Saturday, June 04, 2005

Liberation education for the 21stC!


We need new perspectives on education! Posted by Hello

Years ago, in the 60s, John Holt wrote two great books called ‘How Children Fail’ and ‘How Children Learn’. Holt began as a writer who thought education could be changed but eventfully he gave up on the school system. Another book written at the same time was called ‘Compulsory Mis-education’ which sums up the feeling of the hopelessness of changing traditional schooling. They are still great books.

So what has changed? Schools currently fail more students than ever. Even the highly explicit imposed ‘best practice’ literacy programmes, after initial success, run out of steam turning teachers into dependent clones in the process.

What we now need are new books called ‘How Schools Fail’ and ‘How Schools Learn’. We need to look at the ‘big picture’ of education and stop patching up bits. We need to develop some new perspectives to put into practice; the fragmented factory approach never really worked when it was established and it sure doesn’t work now.

Today too many secondary schools, the area where the organizational flaws of the fragmented factory mentality are still firmly in place, just go through the motions! Such schools, steeped in tradition, are in dire need of reform and the problems are particularly acute in low poverty areas. Students learning experiences are disconnected and often irrelevant and as a result persuasive student boredom, alienation and strained relationships are the norm.

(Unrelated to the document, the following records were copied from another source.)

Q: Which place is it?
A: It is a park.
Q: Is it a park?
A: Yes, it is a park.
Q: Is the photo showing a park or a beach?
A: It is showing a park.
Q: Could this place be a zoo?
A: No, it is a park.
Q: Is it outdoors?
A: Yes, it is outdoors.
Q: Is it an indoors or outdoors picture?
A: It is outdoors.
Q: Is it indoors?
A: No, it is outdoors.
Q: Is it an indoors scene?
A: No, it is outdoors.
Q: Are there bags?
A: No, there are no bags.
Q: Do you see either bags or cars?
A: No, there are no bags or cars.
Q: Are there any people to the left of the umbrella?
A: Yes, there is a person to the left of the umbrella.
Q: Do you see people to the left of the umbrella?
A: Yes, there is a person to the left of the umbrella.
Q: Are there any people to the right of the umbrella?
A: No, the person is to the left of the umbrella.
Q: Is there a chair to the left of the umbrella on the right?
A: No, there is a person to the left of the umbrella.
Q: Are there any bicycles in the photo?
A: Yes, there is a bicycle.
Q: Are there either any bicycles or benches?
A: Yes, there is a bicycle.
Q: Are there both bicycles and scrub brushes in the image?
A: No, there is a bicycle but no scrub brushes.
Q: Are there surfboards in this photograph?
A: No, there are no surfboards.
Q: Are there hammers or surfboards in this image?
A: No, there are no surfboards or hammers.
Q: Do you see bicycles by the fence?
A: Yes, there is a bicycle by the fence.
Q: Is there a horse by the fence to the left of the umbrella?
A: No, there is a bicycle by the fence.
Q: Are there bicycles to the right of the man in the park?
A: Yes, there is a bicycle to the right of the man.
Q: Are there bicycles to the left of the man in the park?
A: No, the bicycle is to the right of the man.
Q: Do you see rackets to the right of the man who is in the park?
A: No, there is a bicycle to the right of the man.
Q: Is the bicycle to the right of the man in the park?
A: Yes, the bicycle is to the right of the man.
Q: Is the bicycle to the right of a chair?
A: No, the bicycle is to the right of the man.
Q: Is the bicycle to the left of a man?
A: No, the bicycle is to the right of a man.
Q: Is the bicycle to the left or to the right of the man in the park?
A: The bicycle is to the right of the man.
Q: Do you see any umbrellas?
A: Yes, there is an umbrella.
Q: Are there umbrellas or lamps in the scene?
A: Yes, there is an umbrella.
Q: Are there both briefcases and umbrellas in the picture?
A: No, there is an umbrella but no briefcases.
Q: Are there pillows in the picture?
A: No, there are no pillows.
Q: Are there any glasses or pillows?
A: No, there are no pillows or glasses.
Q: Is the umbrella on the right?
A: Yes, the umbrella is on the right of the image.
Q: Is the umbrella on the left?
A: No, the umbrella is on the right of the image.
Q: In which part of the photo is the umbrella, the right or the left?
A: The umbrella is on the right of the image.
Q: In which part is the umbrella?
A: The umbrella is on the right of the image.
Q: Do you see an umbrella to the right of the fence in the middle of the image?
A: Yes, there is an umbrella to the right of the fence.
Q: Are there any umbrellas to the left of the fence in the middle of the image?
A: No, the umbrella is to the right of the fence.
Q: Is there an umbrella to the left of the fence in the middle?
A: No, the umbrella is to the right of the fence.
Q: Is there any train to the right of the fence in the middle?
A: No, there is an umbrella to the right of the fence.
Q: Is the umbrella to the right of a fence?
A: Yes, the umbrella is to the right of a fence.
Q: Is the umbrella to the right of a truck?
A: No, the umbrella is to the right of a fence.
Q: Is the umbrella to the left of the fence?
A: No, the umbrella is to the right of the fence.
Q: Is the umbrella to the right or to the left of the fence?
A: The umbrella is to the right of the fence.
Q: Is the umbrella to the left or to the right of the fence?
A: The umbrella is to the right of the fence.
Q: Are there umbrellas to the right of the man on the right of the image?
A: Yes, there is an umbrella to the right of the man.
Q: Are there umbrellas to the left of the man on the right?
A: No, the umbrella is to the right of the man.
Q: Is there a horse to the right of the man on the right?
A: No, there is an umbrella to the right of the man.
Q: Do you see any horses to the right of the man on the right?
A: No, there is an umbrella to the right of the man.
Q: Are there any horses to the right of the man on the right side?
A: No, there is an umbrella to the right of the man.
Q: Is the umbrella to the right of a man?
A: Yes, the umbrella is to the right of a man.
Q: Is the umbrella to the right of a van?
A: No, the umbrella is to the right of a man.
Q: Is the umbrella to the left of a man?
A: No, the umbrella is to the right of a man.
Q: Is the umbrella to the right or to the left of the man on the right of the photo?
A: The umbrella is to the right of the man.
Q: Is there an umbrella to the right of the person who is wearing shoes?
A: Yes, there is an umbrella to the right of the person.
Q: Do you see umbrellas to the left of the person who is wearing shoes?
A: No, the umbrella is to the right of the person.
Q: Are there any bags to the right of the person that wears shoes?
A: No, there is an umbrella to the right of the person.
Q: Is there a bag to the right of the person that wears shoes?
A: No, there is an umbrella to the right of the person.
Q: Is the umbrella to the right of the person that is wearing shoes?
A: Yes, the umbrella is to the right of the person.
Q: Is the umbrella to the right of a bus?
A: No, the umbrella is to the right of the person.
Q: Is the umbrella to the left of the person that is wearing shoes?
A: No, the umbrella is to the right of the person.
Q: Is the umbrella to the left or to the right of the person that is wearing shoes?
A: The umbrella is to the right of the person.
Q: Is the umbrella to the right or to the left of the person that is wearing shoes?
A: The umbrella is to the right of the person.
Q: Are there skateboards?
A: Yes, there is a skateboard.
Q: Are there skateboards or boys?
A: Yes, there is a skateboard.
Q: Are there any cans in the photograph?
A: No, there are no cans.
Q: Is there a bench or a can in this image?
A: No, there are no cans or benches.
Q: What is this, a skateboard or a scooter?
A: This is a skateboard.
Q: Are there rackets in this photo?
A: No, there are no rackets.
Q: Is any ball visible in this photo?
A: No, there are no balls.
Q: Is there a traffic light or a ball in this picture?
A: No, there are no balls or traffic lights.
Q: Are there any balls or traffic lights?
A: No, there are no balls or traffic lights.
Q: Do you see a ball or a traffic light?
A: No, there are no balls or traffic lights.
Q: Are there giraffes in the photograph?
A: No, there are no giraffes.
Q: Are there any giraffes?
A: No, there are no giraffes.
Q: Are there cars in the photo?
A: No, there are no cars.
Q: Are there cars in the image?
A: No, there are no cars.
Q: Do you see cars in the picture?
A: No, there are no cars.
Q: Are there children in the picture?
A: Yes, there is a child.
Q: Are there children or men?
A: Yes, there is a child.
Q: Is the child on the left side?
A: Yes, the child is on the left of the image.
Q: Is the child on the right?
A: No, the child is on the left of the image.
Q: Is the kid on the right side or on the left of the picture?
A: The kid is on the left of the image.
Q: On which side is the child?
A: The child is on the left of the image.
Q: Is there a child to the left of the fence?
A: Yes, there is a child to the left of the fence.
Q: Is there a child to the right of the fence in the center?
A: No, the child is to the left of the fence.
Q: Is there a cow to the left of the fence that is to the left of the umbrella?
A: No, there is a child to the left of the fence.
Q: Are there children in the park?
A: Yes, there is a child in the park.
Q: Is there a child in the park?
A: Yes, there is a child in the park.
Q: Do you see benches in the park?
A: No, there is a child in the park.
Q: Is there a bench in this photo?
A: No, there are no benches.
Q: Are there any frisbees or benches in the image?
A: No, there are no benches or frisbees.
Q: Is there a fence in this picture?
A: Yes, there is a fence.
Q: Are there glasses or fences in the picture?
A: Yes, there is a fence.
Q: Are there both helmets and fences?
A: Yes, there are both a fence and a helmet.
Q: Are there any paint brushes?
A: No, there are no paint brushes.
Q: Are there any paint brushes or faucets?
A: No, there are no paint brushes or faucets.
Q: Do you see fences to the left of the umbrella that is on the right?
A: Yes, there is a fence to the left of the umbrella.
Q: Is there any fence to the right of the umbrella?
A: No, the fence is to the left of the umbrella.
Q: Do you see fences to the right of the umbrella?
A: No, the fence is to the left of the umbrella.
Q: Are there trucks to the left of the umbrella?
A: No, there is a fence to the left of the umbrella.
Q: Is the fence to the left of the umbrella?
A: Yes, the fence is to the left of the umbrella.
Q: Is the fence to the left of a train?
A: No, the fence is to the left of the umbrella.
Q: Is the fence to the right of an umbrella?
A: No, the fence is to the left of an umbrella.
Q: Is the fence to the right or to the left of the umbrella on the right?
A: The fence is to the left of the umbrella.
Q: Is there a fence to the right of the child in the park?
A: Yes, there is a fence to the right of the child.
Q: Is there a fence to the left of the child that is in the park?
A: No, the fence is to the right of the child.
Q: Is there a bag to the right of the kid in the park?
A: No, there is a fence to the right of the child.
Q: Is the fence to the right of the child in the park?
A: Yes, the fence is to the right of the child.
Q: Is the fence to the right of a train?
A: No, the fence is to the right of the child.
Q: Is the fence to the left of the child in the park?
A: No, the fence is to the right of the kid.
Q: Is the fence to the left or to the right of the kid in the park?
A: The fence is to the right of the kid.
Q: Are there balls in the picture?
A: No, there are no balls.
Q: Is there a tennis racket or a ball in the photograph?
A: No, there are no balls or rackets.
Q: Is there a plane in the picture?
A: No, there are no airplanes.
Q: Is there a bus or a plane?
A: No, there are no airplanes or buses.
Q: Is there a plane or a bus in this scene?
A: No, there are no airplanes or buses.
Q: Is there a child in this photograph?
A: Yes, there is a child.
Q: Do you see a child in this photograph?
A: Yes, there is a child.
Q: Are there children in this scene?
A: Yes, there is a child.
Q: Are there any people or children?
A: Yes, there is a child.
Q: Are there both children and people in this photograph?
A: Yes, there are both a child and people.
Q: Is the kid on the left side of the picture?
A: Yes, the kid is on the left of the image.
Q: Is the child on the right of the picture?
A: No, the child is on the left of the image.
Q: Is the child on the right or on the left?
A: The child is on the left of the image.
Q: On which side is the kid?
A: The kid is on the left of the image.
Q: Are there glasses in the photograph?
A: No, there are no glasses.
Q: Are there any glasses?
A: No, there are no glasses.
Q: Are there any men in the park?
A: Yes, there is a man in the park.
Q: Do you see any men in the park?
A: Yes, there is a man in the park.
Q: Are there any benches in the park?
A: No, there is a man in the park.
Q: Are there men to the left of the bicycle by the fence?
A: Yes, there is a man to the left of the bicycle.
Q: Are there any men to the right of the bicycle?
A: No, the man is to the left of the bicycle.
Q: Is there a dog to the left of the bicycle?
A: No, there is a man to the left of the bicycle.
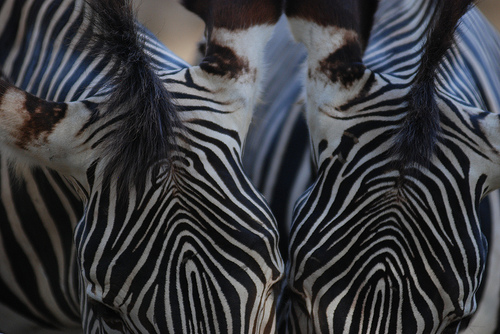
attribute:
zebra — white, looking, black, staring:
[36, 48, 274, 332]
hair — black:
[111, 82, 190, 159]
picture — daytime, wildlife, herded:
[10, 6, 495, 319]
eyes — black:
[68, 274, 145, 331]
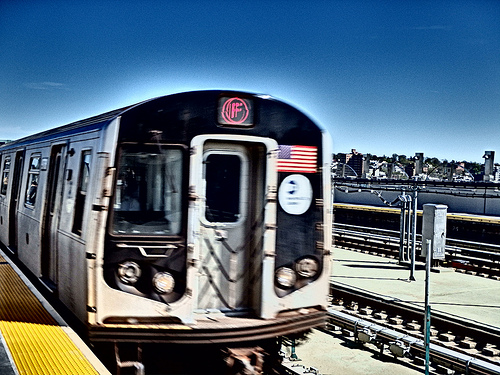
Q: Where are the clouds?
A: In the sky.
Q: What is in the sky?
A: Clouds.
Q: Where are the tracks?
A: Under the train.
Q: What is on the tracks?
A: The train.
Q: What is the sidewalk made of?
A: Cement.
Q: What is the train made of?
A: Metal.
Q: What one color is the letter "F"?
A: Red.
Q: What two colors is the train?
A: Black and white.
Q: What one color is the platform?
A: Yellow.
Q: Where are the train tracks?
A: Next to the train.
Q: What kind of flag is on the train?
A: American flag.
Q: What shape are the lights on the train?
A: Circle.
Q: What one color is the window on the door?
A: Black.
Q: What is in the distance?
A: Buildings.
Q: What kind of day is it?
A: A clear day.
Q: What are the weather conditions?
A: Clear blue skies.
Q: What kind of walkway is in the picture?
A: A yellow walkway.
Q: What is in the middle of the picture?
A: A train.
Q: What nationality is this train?
A: American.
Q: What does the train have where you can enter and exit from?
A: A door.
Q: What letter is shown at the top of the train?
A: F.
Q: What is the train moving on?
A: Rails.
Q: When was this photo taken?
A: In the middle of the day.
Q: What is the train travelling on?
A: Train tracks.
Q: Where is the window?
A: On the back.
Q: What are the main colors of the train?
A: Black and white.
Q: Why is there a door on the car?
A: To get in.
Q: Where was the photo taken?
A: Train yard.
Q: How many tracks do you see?
A: 3.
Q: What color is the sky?
A: Blue.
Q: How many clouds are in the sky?
A: 1.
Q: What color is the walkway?
A: Yellow.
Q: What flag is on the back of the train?
A: American.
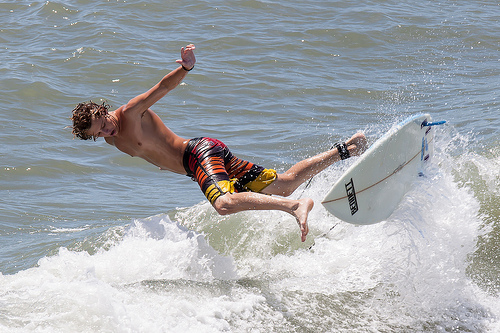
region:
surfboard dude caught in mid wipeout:
[61, 35, 453, 250]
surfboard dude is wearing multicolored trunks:
[181, 131, 281, 210]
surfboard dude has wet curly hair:
[68, 94, 117, 142]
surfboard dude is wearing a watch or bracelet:
[174, 54, 199, 77]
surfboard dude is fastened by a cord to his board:
[295, 108, 449, 210]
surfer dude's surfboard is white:
[316, 105, 451, 229]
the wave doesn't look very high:
[2, 127, 497, 329]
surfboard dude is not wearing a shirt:
[67, 40, 375, 245]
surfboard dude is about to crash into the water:
[66, 37, 376, 249]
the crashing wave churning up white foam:
[2, 213, 494, 329]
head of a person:
[63, 85, 111, 139]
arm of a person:
[133, 28, 191, 113]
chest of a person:
[119, 128, 150, 165]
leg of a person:
[212, 166, 313, 233]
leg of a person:
[280, 102, 365, 182]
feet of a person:
[297, 181, 327, 228]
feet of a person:
[336, 122, 378, 176]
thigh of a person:
[196, 139, 237, 204]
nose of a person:
[102, 125, 117, 140]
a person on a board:
[63, 8, 480, 266]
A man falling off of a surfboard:
[69, 43, 439, 242]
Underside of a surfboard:
[324, 115, 440, 225]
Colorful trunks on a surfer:
[182, 134, 275, 203]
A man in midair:
[68, 43, 312, 239]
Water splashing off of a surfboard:
[341, 128, 492, 320]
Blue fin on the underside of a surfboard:
[422, 117, 447, 128]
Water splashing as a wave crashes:
[5, 220, 228, 330]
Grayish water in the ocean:
[0, 5, 493, 142]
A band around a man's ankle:
[332, 137, 348, 157]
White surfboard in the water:
[322, 117, 446, 227]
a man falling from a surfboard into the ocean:
[73, 41, 366, 243]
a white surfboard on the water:
[319, 111, 434, 224]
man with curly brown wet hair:
[70, 98, 119, 143]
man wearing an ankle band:
[333, 140, 350, 159]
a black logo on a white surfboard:
[345, 178, 359, 214]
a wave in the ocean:
[0, 120, 499, 329]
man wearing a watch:
[180, 63, 195, 73]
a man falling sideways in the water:
[69, 43, 366, 243]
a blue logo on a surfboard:
[418, 133, 430, 158]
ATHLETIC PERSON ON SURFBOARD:
[62, 40, 444, 242]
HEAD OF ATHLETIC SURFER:
[66, 100, 118, 142]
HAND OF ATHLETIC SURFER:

According to educator Roland Barth, ‘many of our schools seem en route to becoming a hybrid of a nineteenth century factory, a twentieth century minimal security penal colony, and a twenty first century Education Testing Service’.

Something has to be done but so far imposed current reforms are notable for their lack of success.

There are exciting possibilities for those who can give up their attachment to the past. There are schools doing their best to personalize learning by helping each student ‘one at a time’ such as the ‘Big Picture Schools’. Unfortunately too many of our current schools are so mired in traditions, or trying to put into practice badly thought out imposed curriculums, to see past their noses. The exciting developments in teaching and learning have difficulty breaking through the thick walls of habit that surround traditional schools.

The late educationalist Paulo Freire published his first book ‘Pedagogy of the Oppressed’ in 1970 and his last, called ‘Pedagogy of Indignation’, in 2004. Largely ignored by traditional educators, Paulo saw education as a means to empower learners to change and transform education and believed in the decentralization of power in all areas. The whole concept of imposed power has been largely ignored in schools who always presume to know best for their students. Freire however did not see education as neutral. He was angry about how education was being misused and how it was not really facing up to injustice and poverty in students lives. As such he was known as a ‘liberation educationalist’ - encouraging his students to challenge traditional powers. He believed you need to denounce the current inequalities and then get involved in positive social responses. He was about student rights and the need for students to struggle to achieve their dreams. Dreams, envisioning change, and struggling for liberation were Freire’s strategies; refusing to summit to current structures which endlessly reproduces themselves. Freire wrote, ‘Tomorrow is neither a necessary repetition of today, as the dominant would like it to be, nor something predetermined. Tomorrow is a possibility we need to work, and, one we must fight to build.

There is a better world but the past will not surrender without a fight!

Schools will never change until some of the idea about power and poverty are shared by those in schools. School transformation could be the first step in social transformation.

Schools need to engage with students, teachers need to develop new roles and provide students with new perspectives and experiences, and in the process, empower them to act positively to enact changes.

Freire’s last words were, ‘I fight for a dream, for the utopia, for hope itself, in a critical pedagogical perspective. And that is not a vain struggle.’

3 comments:

Anonymous said...

Heavy stuff Bruce but right on target! Current secondary schools are simply irrelevant for too many students but the anxious middle class love it and will not give it up without a fight - it is, as you say, about protecting privelege and power!

Anonymous said...

Barth's quote deadly accurate but Freire's ideas would frighten - fancy really empowering students rather than just talking about it. Too much! It would mean practicing democracy and believing in freedom from oppression! Hardly secondary school qualities.

Anonymous said...

There were some great books on transforming education in the 60/70s - anything around these days?